Cheat Sheet

Contract Law For Dummies

From Contract Law For Dummies by Scott J. Burnham

To be successful in contract law, you need to know the rules and be able to analyze fact situations in the light of those rules. This Cheat Sheet introduces some of the most important concepts in contract law — such as contract formation, promises enforceable because of reliance and restitution, the statute of frauds, the parol evidence rule, and damages for breach of contract — and boils them down for easy reference.

Essential Elements of Contract Formation

A contract is a legally enforceable exchange of promises. Contract formation requires the following three essential ingredients:

  • Offer: The offeror promises the offeree something in exchange for the offeree’s promise to do or not to do something.

  • Acceptance: The offeree gives the offeror whatever was requested, such as a promise to do or not to do something.

  • Consideration: The consideration is whatever each party brings to the table in the bargained-for exchange.

Finding an Enforceable Obligation

If you’re faced with the question of contract formation in your legal dealings, take the following three steps to find the obligation in the parties’ interaction:

  1. Look for a bargained-for contract — an exchange that has the three essential elements of offer, acceptance, and consideration.

  2. Look for a claim based on reliance (also known as promissory estoppel), meaning that one party reasonably changed his position due to the other party’s promise and lost something as a result.

  3. Look for a claim based on restitution, meaning that one party conferred a benefit on another without intending it as a gift or forcing it on the other party.

If you find at least one of these elements, you’re looking at an enforceable obligation.

Determining Whether a Transaction Is within the Statute of Frauds

To determine whether a transaction is within the statute of frauds and therefore must be evidenced by a writing, check whether the transaction is any of the following:

  • An agreement concerning real estate

  • An agreement to rent real property for longer than a year

  • An agreement that by its terms can’t be performed within a year from the making

  • An agreement to answer for the duty of another

  • An agreement for the sale of goods for $500 or more

If an agreement is within the statute, look for evidence of a writing signed by the person against whom enforcement is sought. If you don’t find a sufficient writing, look for an exception to the statute.

Extrinsic Evidence: Grasping the Parol Evidence Rule

Parol evidence is evidence of terms or understandings extrinsic to (not included in) a written contract. Courts follow the parol evidence rule to determine whether the evidence is admissible.
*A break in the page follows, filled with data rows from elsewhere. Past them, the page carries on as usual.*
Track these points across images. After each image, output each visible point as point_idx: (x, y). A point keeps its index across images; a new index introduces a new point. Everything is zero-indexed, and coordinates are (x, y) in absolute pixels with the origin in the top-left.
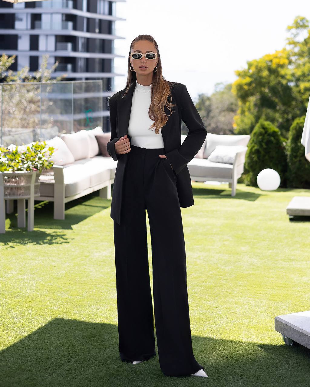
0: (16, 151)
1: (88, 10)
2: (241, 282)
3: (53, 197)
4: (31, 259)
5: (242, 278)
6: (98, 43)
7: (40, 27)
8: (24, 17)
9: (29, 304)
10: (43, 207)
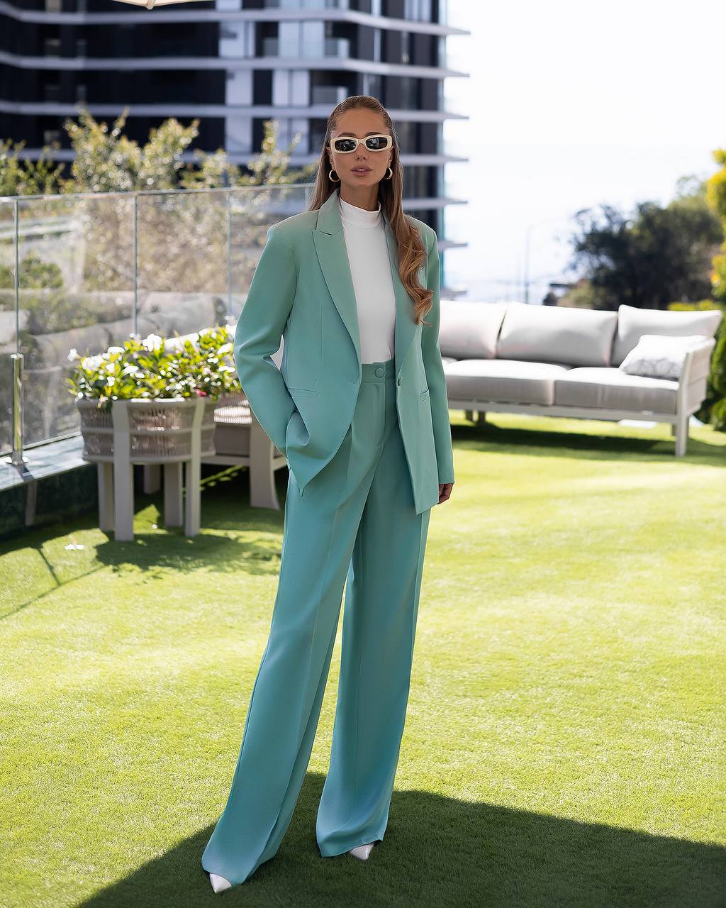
0: (161, 349)
1: (385, 12)
2: (665, 679)
3: (247, 456)
4: (181, 607)
5: (669, 669)
6: (406, 85)
7: (275, 53)
8: (239, 29)
9: (155, 725)
10: (234, 478)
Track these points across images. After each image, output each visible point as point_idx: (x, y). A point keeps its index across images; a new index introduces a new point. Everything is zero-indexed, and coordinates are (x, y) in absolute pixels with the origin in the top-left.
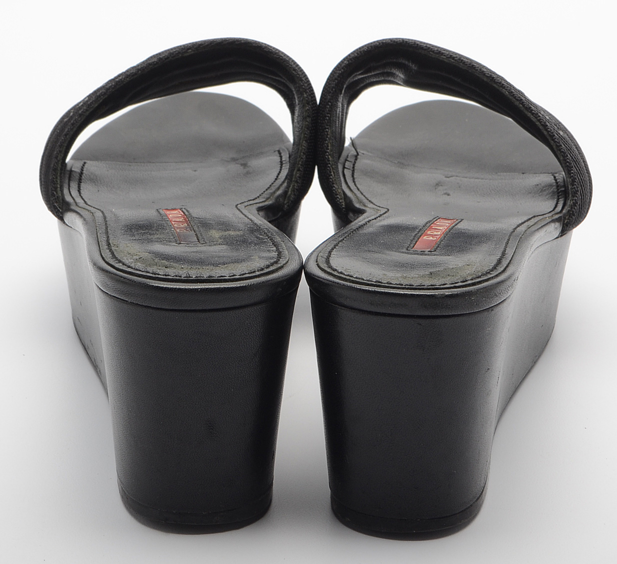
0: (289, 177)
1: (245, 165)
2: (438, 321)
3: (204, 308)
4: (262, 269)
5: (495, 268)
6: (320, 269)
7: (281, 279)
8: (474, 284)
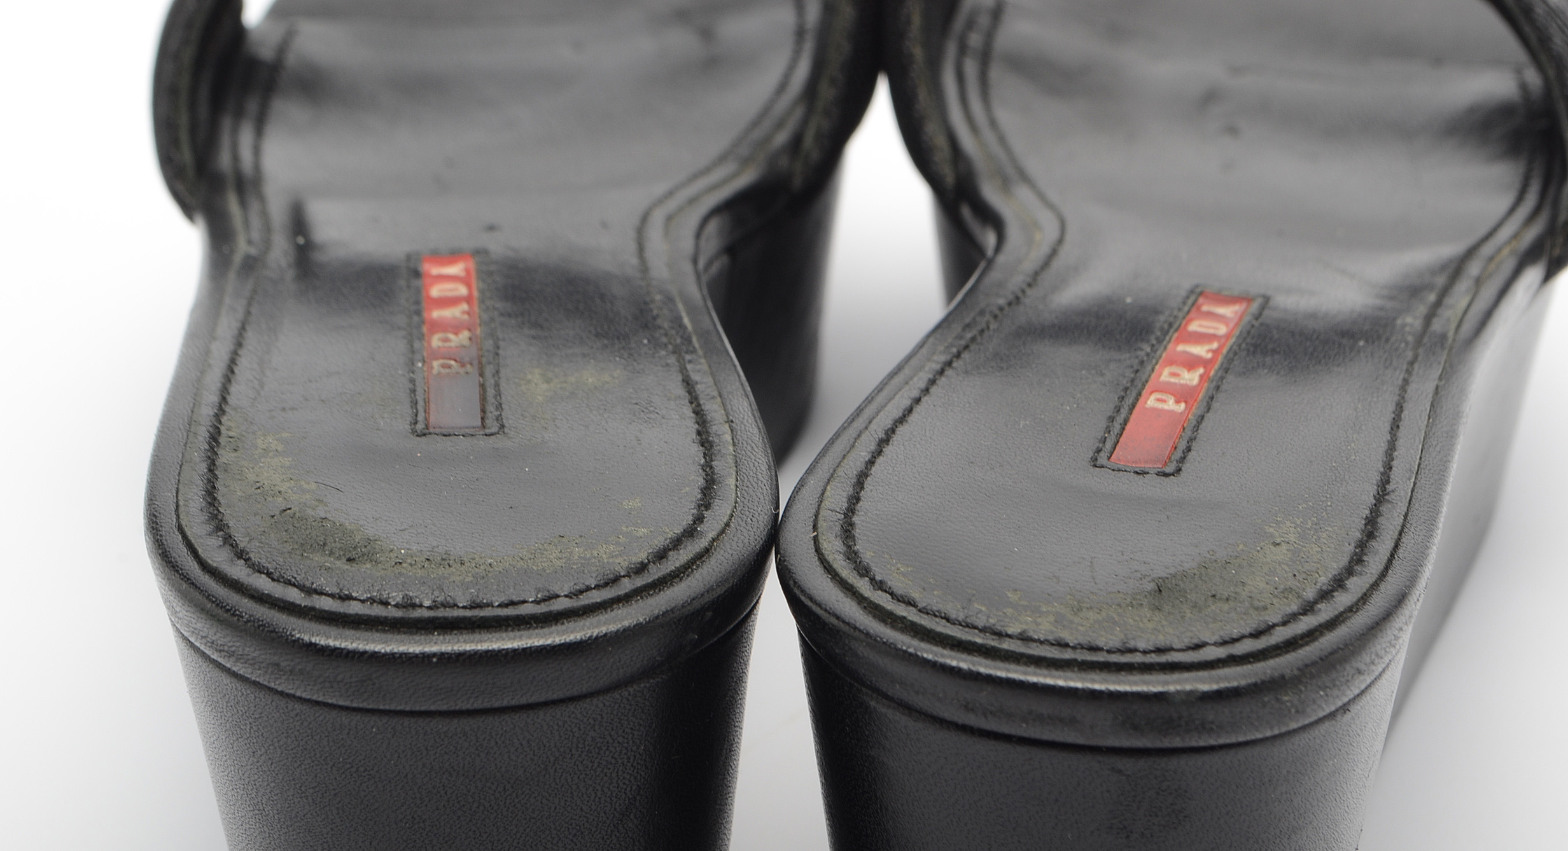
0: (810, 92)
1: (707, 34)
2: (1174, 763)
3: (453, 708)
4: (641, 568)
5: (1358, 559)
6: (822, 563)
7: (697, 605)
8: (1291, 644)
Here’s the rule itself:

Once the parties have reduced their agreement to a writing that they intend to contain the final and complete statement of their agreement, then evidence of terms that would supplement or contradict it are not admissible.

And here’s how to apply the rule:

  1. Determine whether the parties intended the writing to be final.

    If yes, evidence may be offered to supplement the writing but not to contradict it. If no, evidence may be offered to supplement or contradict the writing.

  2. Determine whether the parties intended the writing to be complete as well as final.

    If yes, evidence may not be offered to contradict or supplement the writing. If no, evidence may be offered to supplement the writing but not to contradict it.

Limitations to Damages from Breach of Contract

The plaintiff in a breach of contract case faces an uphill battle in proving the case. Any damages the court awards are limited by the following considerations:

  • Causation: The plaintiff must prove that the breach caused the loss.

  • Certainty: The plaintiff must prove the amount of damages to a reasonable certainty.

  • Foreseeability (the Hadley rule): The plaintiff can recover only the losses that the defendant, at the time the parties made the contract, would reasonably have known would result from the breach.

  • Mitigation: The plaintiff must make reasonable efforts to minimize the cost of the breach.

Checking for Contract Conditions

In contract law, a condition is an event that must occur before some performance is due. Parties may claim that they aren’t in breach of contract because the condition that had to occur before they had to perform hasn’t occurred. A condition can be express or implied:

  • Express: An express condition, which usually uses words like if, is stated in the contract.

  • Implied: An implied condition is found by the court. The most common implied condition is the performance of a party. Thus, a party may claim that it doesn’t have to perform because the other party didn’t perform.